Alors en un an, tout est possible, Thaïs Hurni en est convaincue. «C’est chouette de se dire qu’on a le temps pour progresser, que ce n’est pas une échéance qui tombe dans trois ou quatre mois, car dans ce cas, ça aurait été un peu court. Et disputer l’Euro dans un pays qui vit et respire foot, c’est le top!» «Participer à un Euro, jouer dans des stades pleins, c’est une expérience incroyable. Alors quand celui-ci a en plus lieu en Angleterre, où le foot féminin est en train d’exploser, on a forcément envie d’y retourner», abonde Sandrine Mauron, qui faisait partie de la sélection nationale lors de l’Euro 2017. Et Thaïs Hurni de glisser: «D’autant plus que derrière, il y a le Mondial 2023 (ndlr: dont les qualifications pour les équipes européennes débuteront cet automne) en Australie et en Nouvelle-Zélande. Qui n’a pas envie d’aller là-bas?»

Plus de stress en tribune que sur le terrain
Pas évident de suivre une rencontre avec un enjeu aussi important que celui de mardi depuis le bord du terrain. «Quand tu es dans les tribunes, tu stresses encore plus, car tu ne peux rien faire pour l’équipe à part l’encourager, souligne Sandrine Mauron. C’est devenu tendu après le 0-1, car on savait qu’il fallait absolument marquer pour au moins essayer d’aller en prolongations.»
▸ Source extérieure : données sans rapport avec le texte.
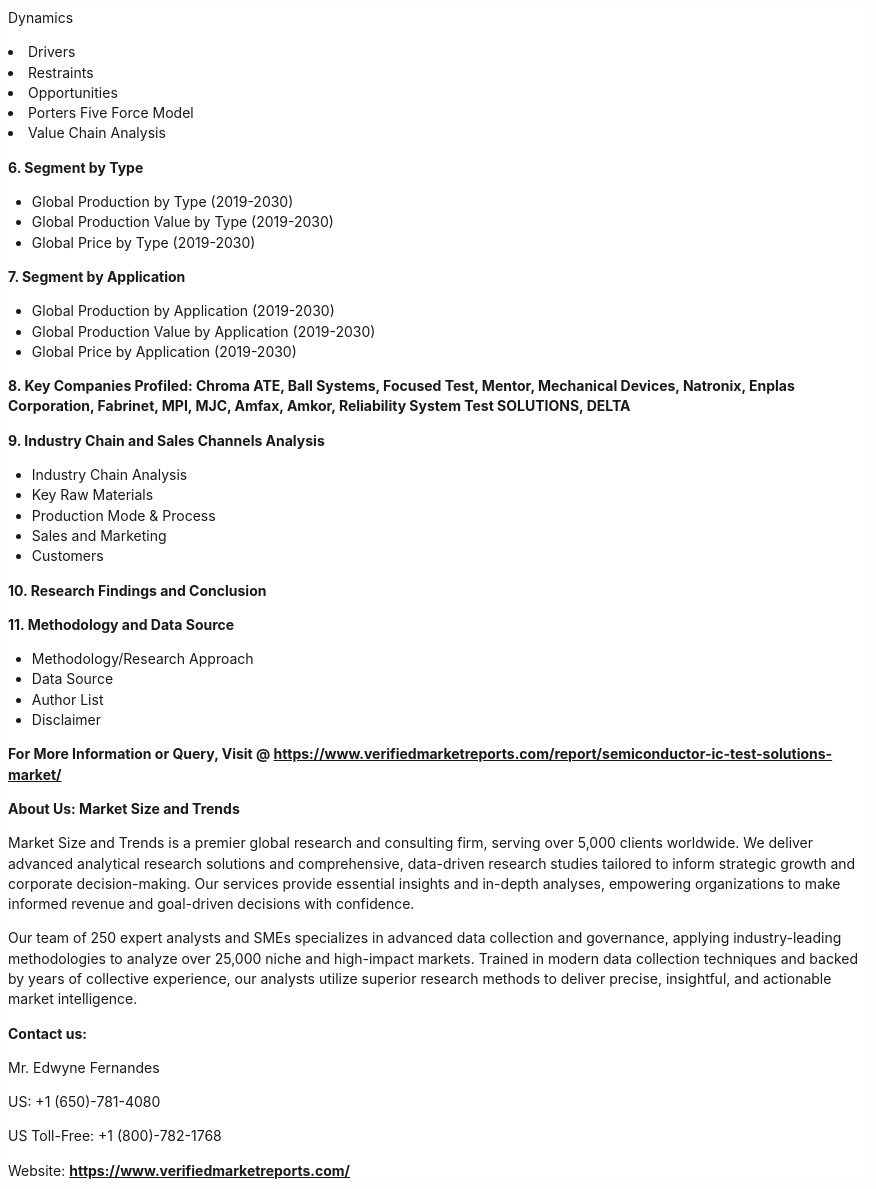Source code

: Dynamics</li><li>Drivers</li><li>Restraints</li><li>Opportunities</li><li>Porters Five Force Model</li><li>Value Chain Analysis&nbsp;</li></ul><p><strong>6. Segment by Type</strong></p><ul><li>Global Production by Type (2019-2030)</li><li>Global Production Value by Type (2019-2030)</li><li>Global Price by Type (2019-2030)</li></ul><p><strong>7. Segment by Application</strong></p><ul><li>Global Production by Application (2019-2030)</li><li>Global Production Value by Application (2019-2030)</li><li>Global Price by Application (2019-2030)</li></ul><p><strong>8. Key Companies Profiled: Chroma ATE, Ball Systems, Focused Test, Mentor, Mechanical Devices, Natronix, Enplas Corporation, Fabrinet, MPI, MJC, Amfax, Amkor, Reliability System Test SOLUTIONS, DELTA</strong></p><p><strong>9. Industry Chain and Sales Channels Analysis</strong></p><ul><li>Industry Chain Analysis</li><li>Key Raw Materials</li><li>Production Mode &amp; Process</li><li>Sales and Marketing</li><li>Customers</li></ul><p><strong>10. Research Findings and Conclusion</strong></p><p><strong>11. Methodology and Data Source</strong></p><ul><li>Methodology/Research Approach</li><li>Data Source</li><li>Author List</li><li>Disclaimer</li></ul></p><p><strong>For More Information or Query, Visit @ <a href="https://www.verifiedmarketreports.com/report/semiconductor-ic-test-solutions-market/">https://www.verifiedmarketreports.com/report/semiconductor-ic-test-solutions-market/</a></strong></p><p><strong>About Us: Market Size and Trends</strong></p><p>Market Size and Trends is a premier global research and consulting firm, serving over 5,000 clients worldwide. We deliver advanced analytical research solutions and comprehensive, data-driven research studies tailored to inform strategic growth and corporate decision-making. Our services provide essential insights and in-depth analyses, empowering organizations to make informed revenue and goal-driven decisions with confidence.</p><p>Our team of 250 expert analysts and SMEs specializes in advanced data collection and governance, applying industry-leading methodologies to analyze over 25,000 niche and high-impact markets. Trained in modern data collection techniques and backed by years of collective experience, our analysts utilize superior research methods to deliver precise, insightful, and actionable market intelligence.</p><p><strong>Contact us:</strong></p><p>Mr. Edwyne Fernandes</p><p>US: +1 (650)-781-4080</p><p>US Toll-Free: +1 (800)-782-1768</p><p>Website: <strong><a href="https://www.verifiedmarketreports.com/">https://www.verifiedmarketreports.com/</a></strong></p>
«C’est fou, mais j’ai eu un très bon sentiment durant toute la journée, mardi, du coup j’étais calme en première mi-temps, raconte Thaïs Hurni. Et après le but des Tchèques, quand j’ai vu qu’il y avait une réaction et qu’on revenait à égalité, je me suis dit c’est bon, c’est ce qu’il nous fallait. Je ne sais pas pourquoi il faut qu’on en prenne un pour réagir, mais c’était déjà le cas au match aller.» La tension de l’Yverdonnoise est ensuite montée en prolongations, la faute en partie à Sandy Maendly, sortie peu avant l’heure de jeu. «Elle a stressé tout le monde en prolongations, c’était une vraie pile électrique», rigole Thaïs Hurni, qui côtoie également la milieu de terrain à Servette Chênois.

Et la nervosité est encore montée d’un cran lors de la séance de tirs au but, quand les Suissesses ont manqué leurs deux premières tentatives. «Heureusement que Gaëlle (ndlr: Thalmann, la gardienne suisse) a réussi à prendre les choses en main, salue Sandrine Mauron. En déviant le quatrième penalty des Tchèques sur le poteau, elle nous a redonné de l’espoir, et quand on a entendu le bruit de la transversale sur leur dernier tir… On ne réalise encore pas trop, mais c’est beau de se dire qu’on a fait partie du groupe qui est parvenu à décrocher sa qualification pour l’Euro 2022 au bout du dernier match!»